Los dos episodios que he destacado anteriormente han hecho que en alguna ocasión se levante más de una biempensante ceja, al considerar que los acontecimientos descritos en Sidra... no son apropiados para la juventud, que, como ya he dicho, estudia esta obra en la escuela. Como casi todas las cejas biempensantes, creo que se equivocan, pero es cierto que uno de los dos episodios nos conduce hacia un desenlace que se insinúa brutal y muy desagradable.
  

La historia que nos cuenta Sidra con Rosie nos la han contado antes muchos autores, pero pocos tan bien como Lee. Es difícil alcanzar tan gran poder de evocación con una escritura tan contenida e incluso discreta. Da la impresión de que Lee, quien, aunque la historia de la literatura lo niegue, ante todo se consideraba poeta, sabe que lo que la palabra precisa te da, te lo puede quitar un inoportuno signo de exclamación. No hay retórica, pues, en esta sidra. No hay lamento. No hay tono elegíaco por aquella vida, tantos años oculta en el valle, que despertó el día que estalló la guerra y volvió a acostarse al día siguiente, cuando sus hombres, entre ellos el padre del autor, hubieron partido a luchar. Las cosas tenían que ser así, porque así habían sido siempre.

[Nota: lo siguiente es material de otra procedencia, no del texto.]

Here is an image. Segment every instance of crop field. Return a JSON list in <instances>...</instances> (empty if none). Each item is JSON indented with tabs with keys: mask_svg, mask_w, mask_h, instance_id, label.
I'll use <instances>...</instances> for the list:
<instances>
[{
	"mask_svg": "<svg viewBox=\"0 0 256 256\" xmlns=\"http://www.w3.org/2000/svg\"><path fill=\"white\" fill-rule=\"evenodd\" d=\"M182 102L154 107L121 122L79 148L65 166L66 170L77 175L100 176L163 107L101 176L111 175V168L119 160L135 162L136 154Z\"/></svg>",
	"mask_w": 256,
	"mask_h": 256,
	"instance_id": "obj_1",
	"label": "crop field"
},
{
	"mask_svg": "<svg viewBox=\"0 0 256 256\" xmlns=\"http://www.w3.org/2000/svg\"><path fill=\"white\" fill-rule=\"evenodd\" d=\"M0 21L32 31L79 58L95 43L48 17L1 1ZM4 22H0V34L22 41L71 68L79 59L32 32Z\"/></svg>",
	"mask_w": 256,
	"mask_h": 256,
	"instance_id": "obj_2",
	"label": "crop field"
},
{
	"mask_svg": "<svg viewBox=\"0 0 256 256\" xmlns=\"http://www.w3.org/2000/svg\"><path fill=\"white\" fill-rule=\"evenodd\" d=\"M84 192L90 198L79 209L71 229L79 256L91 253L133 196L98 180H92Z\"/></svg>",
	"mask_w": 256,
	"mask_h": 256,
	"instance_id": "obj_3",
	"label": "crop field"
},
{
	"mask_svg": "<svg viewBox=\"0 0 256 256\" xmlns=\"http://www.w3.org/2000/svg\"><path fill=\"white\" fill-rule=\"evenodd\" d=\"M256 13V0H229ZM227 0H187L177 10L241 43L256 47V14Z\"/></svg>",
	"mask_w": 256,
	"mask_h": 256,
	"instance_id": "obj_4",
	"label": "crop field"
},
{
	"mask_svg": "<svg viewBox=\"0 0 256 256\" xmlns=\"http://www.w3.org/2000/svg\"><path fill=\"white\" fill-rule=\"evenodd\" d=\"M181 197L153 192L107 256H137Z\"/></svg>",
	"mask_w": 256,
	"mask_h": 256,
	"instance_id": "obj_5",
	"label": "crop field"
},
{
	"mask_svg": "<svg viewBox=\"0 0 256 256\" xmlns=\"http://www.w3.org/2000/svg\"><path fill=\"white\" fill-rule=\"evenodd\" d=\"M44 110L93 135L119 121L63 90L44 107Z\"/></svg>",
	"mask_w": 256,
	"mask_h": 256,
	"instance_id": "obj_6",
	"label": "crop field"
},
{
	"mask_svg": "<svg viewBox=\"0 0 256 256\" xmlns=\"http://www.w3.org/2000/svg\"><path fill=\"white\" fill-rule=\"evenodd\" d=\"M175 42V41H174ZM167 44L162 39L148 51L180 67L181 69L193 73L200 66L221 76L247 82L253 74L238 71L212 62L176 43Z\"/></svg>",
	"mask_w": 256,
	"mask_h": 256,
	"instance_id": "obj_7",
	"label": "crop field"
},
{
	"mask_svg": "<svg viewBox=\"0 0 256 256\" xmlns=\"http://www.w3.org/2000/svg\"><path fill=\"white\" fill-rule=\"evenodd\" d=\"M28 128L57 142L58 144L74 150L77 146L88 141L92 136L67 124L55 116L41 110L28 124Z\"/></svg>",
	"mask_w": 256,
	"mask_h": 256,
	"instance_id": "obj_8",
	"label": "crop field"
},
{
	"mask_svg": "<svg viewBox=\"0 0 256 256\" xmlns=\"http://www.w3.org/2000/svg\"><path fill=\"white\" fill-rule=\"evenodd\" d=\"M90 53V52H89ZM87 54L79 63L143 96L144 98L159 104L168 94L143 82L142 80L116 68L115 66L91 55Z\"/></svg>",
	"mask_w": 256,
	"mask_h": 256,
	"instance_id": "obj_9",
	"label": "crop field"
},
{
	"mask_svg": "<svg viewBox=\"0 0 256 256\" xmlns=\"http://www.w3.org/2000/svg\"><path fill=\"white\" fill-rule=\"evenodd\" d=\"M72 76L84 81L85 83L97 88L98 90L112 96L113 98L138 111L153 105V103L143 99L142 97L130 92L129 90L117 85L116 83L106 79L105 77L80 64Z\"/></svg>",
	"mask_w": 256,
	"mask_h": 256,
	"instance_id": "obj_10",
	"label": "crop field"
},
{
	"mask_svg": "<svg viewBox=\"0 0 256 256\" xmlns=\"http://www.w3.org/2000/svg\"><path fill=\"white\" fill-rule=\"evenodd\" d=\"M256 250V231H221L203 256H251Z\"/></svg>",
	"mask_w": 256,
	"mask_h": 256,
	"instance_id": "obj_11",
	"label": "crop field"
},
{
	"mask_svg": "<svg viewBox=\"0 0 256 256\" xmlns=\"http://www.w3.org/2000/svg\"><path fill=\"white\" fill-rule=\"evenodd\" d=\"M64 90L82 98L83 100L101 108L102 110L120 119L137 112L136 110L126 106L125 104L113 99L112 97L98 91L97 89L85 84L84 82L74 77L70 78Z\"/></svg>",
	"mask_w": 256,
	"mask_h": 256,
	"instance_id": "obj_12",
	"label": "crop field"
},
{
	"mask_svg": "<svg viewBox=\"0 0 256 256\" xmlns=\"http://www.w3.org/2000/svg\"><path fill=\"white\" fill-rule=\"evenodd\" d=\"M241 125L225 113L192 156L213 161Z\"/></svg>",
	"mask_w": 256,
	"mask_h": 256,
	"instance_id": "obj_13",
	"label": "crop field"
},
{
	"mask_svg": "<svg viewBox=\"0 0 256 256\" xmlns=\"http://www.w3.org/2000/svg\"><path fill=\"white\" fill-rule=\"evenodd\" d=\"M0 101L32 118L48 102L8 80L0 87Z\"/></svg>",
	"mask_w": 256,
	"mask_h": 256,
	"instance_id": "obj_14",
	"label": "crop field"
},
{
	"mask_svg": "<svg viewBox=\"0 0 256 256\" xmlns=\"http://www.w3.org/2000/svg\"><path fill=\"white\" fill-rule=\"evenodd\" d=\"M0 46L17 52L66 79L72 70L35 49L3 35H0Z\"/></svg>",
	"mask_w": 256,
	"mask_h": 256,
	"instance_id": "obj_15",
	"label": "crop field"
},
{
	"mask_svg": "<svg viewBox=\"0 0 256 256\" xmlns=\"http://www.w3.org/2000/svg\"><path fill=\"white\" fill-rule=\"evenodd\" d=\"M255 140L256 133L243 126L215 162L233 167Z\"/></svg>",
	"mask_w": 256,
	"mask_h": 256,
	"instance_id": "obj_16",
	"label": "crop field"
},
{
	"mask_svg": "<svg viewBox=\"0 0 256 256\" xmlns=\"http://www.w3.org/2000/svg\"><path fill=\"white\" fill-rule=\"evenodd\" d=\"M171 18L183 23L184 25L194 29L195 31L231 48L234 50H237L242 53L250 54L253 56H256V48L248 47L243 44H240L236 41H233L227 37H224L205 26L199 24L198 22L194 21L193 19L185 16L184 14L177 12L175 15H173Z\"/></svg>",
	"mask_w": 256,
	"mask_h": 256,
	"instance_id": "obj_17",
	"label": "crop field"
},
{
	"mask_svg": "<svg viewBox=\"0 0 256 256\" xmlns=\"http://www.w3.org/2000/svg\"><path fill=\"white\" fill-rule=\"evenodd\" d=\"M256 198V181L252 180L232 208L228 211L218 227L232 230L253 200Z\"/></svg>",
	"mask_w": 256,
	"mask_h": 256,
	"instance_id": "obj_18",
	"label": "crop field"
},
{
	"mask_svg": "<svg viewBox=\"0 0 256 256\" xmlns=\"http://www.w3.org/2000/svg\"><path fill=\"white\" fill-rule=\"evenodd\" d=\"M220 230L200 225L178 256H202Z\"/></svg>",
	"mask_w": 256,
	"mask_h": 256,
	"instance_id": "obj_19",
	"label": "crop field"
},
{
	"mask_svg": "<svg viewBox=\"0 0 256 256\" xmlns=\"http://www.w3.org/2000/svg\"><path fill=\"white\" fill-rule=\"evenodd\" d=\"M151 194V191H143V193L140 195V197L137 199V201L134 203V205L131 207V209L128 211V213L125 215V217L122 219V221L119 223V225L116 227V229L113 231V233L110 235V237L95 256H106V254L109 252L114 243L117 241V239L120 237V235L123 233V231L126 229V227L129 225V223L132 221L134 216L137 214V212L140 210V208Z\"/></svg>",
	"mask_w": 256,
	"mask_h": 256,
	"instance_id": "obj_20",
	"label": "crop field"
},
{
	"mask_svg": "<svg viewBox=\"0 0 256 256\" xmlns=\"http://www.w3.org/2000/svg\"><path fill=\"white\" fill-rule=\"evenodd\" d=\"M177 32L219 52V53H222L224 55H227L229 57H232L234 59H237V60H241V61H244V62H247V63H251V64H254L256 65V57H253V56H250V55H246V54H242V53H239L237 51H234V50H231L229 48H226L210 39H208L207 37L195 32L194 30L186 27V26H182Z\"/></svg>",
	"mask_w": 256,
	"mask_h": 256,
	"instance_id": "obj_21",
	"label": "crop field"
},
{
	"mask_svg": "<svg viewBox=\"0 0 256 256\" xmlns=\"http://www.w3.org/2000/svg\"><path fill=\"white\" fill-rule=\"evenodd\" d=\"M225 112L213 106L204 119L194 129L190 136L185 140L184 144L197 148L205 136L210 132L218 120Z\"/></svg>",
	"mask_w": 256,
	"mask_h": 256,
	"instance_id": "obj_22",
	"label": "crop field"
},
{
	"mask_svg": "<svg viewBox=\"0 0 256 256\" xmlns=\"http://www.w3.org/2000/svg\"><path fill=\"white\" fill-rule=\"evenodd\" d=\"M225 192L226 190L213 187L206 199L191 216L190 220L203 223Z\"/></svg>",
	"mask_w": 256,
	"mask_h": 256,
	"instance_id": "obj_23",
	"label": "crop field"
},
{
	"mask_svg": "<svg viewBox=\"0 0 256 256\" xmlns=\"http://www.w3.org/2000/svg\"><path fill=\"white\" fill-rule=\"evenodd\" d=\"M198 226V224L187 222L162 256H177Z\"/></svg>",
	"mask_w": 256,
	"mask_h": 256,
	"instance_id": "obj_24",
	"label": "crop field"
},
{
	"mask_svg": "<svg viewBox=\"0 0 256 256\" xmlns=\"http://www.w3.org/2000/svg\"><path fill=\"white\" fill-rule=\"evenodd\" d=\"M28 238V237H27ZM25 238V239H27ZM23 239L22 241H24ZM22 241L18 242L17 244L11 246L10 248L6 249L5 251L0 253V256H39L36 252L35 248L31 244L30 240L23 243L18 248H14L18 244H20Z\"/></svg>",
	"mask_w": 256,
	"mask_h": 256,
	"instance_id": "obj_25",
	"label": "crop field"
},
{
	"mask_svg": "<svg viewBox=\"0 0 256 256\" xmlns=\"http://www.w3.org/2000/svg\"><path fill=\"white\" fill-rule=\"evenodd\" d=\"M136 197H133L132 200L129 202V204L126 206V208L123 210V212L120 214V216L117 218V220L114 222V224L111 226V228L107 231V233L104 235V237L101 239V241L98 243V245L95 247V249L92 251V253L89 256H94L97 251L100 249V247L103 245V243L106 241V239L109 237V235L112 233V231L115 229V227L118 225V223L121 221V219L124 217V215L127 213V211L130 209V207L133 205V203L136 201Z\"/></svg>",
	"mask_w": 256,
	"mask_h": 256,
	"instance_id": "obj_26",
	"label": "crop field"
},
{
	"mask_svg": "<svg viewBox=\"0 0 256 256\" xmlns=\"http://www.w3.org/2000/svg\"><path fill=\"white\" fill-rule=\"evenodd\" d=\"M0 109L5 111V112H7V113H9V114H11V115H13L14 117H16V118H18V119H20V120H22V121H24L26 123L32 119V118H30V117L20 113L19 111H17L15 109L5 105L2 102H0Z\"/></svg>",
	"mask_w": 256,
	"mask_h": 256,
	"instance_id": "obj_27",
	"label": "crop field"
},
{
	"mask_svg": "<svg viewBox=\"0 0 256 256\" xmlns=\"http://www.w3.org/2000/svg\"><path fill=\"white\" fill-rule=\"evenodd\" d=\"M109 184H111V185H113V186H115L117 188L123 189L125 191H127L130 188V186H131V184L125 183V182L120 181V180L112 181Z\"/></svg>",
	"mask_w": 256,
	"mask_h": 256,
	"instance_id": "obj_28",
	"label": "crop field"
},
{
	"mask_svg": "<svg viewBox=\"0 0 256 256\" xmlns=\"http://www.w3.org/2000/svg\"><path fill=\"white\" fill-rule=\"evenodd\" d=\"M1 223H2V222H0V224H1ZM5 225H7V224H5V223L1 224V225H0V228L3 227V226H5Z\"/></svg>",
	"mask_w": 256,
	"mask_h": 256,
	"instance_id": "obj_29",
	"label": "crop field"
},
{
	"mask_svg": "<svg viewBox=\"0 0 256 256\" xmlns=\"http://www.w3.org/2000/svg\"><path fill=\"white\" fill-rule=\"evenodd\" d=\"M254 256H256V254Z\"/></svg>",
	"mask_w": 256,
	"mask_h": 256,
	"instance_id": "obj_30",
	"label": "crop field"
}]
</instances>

Sin embargo, a ese sueño ya interrumpido le quedaban de hecho pocos años. Como sabemos, el mundo moderno nace cuando muere la Primera Guerra Mundial. También así en Slad, donde apenas hubo todavía tiempo para que el squire invitara a todo el pueblo a un banquete de celebración del Día de la Paz. Poco después, las hermanas de Lee encontraban marido, el autobús empezaba a acortar las distancias, el squire demostraba que también era mortal, y los pocos viejos que quedaban decidían seguirlo. Y así:

We began to shrug off the valley and look more to the world, where pleasures were more anonymous and tasty. They were coming fast, and we were ready for them.

(Empezamos a sacudirnos de encima el valle y a mirar más hacia el mundo, donde los placeres eran más anónimos y sabrosos. Se acercaban rápido, y todos estábamos listos para ellos.)


Nota: la elección del título de esta entrada ha sido una decisión muy dura. A lo largo de mi vida, he tenido más de una discusión con amigos míos, traductores reputados, diplomados y masterizados, que se empeñaban en que para "escanciar" es menester que haya un metro y medio de distancia entre botella y recipiente, o séase, que sólo se escancia la sidra y nada más. Me costó lo mío sacarlos de su error, y convencerles de que cuando se preparan el desayuno, escancian leche en un cuenco. Es más, sospecho que para sus adentros no acaban de reconocer su error. Por ello, no dejo de tener remordimientos de conciencia, cuando pienso que al relacionar el "escanciando" del título con la sidra del libro estoy contribuyendo a perpetuar el error de mis amigos y de tanta otra gente. No obstante, la imagen me ha parecido poética y en consonancia con el espíritu del libro, así que al final he decidido no dejarme influir por las posibles interpretaciones erróneas del verbo, y arrostrar las espantosas pesadillas que, a buen seguro, van a atormentar mi sueño.
Y tras esta nota tan pedante, me voy a escanciar un café.